E-mail traffic between the next place and the first place and the assistant to the vice president at the place after the next place, and your agent and agent's assistant's instant message to the assistant to the vice president at the studio who is listening in on a conference call between you and your studio partner - well, it's an off-key symphony of information being exchanged.
It's a huge electric tangle of lines and cross-traffic information and everyone knows everything there is to know in seconds.
Which is sort of efficient, if you're in the commodities trading business or the cancer curing business, but in show business, all of the old inefficiencies - phone tag, lunch hour, late-day call returns, the unreachable hours spent in traffic - all of that added up to a foggy, confusing atmosphere of ignorance and delay.
In other words, opportunity. We're in the sales business, after all. All of us. I don't care how expensive your outfit or haircut or car is, you're a salesman. And the enemy of every salesman, no matter what it is he or she is peddling, is a fully informed customer.

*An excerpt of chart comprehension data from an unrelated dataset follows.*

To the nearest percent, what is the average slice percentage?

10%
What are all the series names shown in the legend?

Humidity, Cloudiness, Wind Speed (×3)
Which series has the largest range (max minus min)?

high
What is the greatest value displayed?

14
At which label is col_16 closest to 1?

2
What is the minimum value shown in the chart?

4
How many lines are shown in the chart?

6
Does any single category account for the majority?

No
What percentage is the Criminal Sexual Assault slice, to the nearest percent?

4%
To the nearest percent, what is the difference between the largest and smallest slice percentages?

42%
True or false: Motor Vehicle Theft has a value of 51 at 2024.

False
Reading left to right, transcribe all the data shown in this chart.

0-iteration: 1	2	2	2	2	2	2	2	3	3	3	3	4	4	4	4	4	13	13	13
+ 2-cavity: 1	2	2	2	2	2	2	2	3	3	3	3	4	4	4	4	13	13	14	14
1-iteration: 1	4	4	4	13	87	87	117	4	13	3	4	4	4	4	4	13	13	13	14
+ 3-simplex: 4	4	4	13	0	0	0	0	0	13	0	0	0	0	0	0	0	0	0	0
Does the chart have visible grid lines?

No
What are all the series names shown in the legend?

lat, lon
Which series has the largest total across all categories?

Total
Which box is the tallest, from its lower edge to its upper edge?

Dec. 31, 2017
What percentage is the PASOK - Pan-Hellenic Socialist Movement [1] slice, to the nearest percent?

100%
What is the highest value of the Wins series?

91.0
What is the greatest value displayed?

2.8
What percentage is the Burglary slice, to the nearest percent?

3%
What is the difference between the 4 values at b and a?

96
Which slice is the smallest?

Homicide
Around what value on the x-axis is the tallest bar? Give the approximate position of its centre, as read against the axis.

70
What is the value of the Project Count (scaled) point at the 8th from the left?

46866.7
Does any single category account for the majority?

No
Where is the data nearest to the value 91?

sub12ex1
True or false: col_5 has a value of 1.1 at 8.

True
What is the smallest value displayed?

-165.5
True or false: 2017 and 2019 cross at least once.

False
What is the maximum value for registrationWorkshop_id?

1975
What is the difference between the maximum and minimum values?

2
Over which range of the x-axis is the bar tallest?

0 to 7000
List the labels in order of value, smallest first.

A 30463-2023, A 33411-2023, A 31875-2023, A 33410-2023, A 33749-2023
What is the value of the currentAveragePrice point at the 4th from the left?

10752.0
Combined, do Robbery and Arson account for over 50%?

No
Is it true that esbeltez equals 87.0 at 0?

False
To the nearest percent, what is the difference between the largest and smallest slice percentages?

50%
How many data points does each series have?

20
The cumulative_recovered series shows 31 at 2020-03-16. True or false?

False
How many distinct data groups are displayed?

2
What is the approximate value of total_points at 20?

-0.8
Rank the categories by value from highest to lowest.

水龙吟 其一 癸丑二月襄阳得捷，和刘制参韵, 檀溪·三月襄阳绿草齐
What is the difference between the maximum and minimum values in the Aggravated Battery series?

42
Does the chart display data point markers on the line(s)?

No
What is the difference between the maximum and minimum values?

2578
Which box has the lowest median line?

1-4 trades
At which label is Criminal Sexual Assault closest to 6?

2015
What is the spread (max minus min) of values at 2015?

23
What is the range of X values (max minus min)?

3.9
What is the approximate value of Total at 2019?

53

Back in the golden days of show business - before e-mail and cell phones - one of the most successful television producers in history - really, a legend of the business - somehow managed to maintain a first look deal with two networks. At the same time. While having a production deal at a third network. All three assuming, naturally, that everyone agreed on what "first" and "look" meant.
And because in those days everyone spent half their day in the car or at lunch or otherwise unavailable, and because assistants didn't have computers and e-mail and Instant Messenger, nobody ever found out.
Years later, when the producer had been enjoying his insanely rich retirement, someone once asked him about all of those mutually-exclusive deals. What was the plan, he was asked, if, you know, he somehow managed to sell the same project twice? Or worse, three times? He shrugged.
"I was worried about that for a while," he said. "But I just kept kicking that can down the road. I'd worry about it when it came along. And it never came along."
Worry about it later. Kick the can down the road. Not bad advice, for this business and probably a lot of other ones, too.
We're all so in touch, so fully-informed, we've forgotten just how easier this business was when we glided around town in our car capsules, when we didn't know the very last pitch the network bought, the talent deal that a studio just signed. We've forgotten just how efficient inefficiency was.